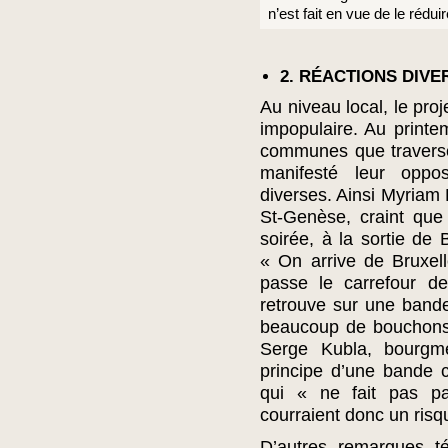
n’est fait en vue de le réduir
2. RÉACTIONS DIVE
Au niveau local, le pro
impopulaire. Au printe
communes que traverse
manifesté leur oppos
diverses. Ainsi Myria
St-Genèse, craint que
soirée, à la sortie de 
« On arrive de Bruxel
passe le carrefour d
retrouve sur une bande
beaucoup de bouchons 
Serge Kubla, bourgme
principe d’une bande 
qui « ne fait pas pa
courraient donc un risq
D’autres remarques t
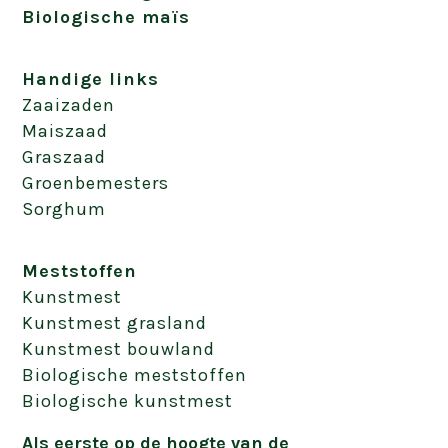
Biologische maïs
Handige links
Zaaizaden
Maiszaad
Graszaad
Groenbemesters
Sorghum
Meststoffen
Kunstmest
Kunstmest grasland
Kunstmest bouwland
Biologische meststoffen
Biologische kunstmest
Als eerste op de hoogte van de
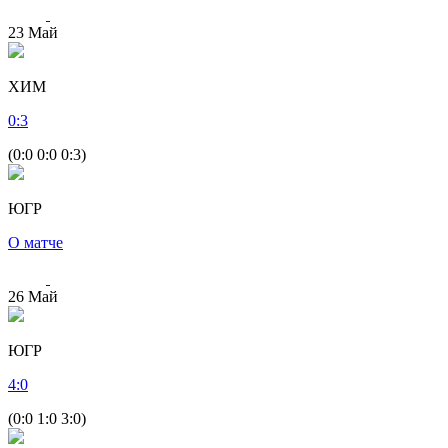
23
Май
ХИМ
0
:
3
(0:0 0:0 0:3)
ЮГР
О матче
26
Май
ЮГР
4
:
0
(0:0 1:0 3:0)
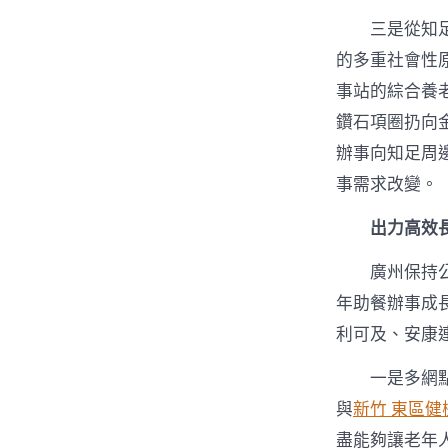
三是從知
的多重社會性
事站的綜合養
鑽石項圈扔向
辦事向知足周
事需求改變。
出力高效
廣州保持
年助餐辦事成
利可及、安康
一是多網點
與
新竹 東區健
盡能夠讓老年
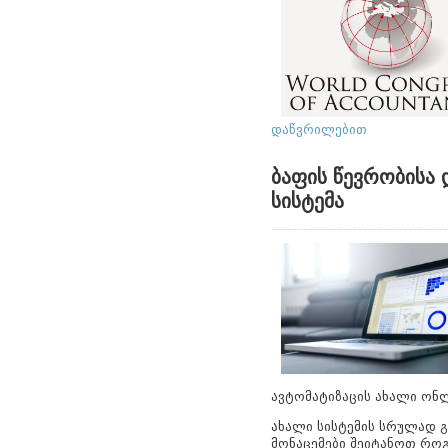
დაწვრილებით
ბაფის წევრობისა 
სისტემა
ავტომატიზაცის ახალი ონლ
ახალი სისტემის სრულად გ
მონაცემები შეიტანოთ როგ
####
WHAT IS NEEDED: Reproduce every line of text in the records above without any change, and leave the pictures out of your answer.

ANSWER BOX:
n’est fait en vue de le réduir
2. RÉACTIONS DIVE
Au niveau local, le pro
impopulaire. Au printe
communes que traverse
manifesté leur oppos
diverses. Ainsi Myria
St-Genèse, craint que
soirée, à la sortie de 
« On arrive de Bruxel
passe le carrefour d
retrouve sur une bande
beaucoup de bouchons 
Serge Kubla, bourgme
principe d’une bande 
qui « ne fait pas pa
courraient donc un risq
D’autres remarques t
Biologische maïs
Handige links
Zaaizaden
Maiszaad
Graszaad
Groenbemesters
Sorghum
Meststoffen
Kunstmest
Kunstmest grasland
Kunstmest bouwland
Biologische meststoffen
Biologische kunstmest
Als eerste op de hoogte van de
23
Май
ХИМ
0
:
3
(0:0 0:0 0:3)
ЮГР
О матче
26
Май
ЮГР
4
:
0
(0:0 1:0 3:0)
三是從知
的多重社會性
事站的綜合養
鑽石項圈扔向
辦事向知足周
事需求改變。
出力高效
廣州保持
年助餐辦事成
利可及、安康
一是多網點
與
新竹 東區健
盡能夠讓老年
დაწვრილებით
ბაფის წევრობისა 
სისტემა
ავტომატიზაცის ახალი ონლ
ახალი სისტემის სრულად გ
მონაცემები შეიტანოთ როგ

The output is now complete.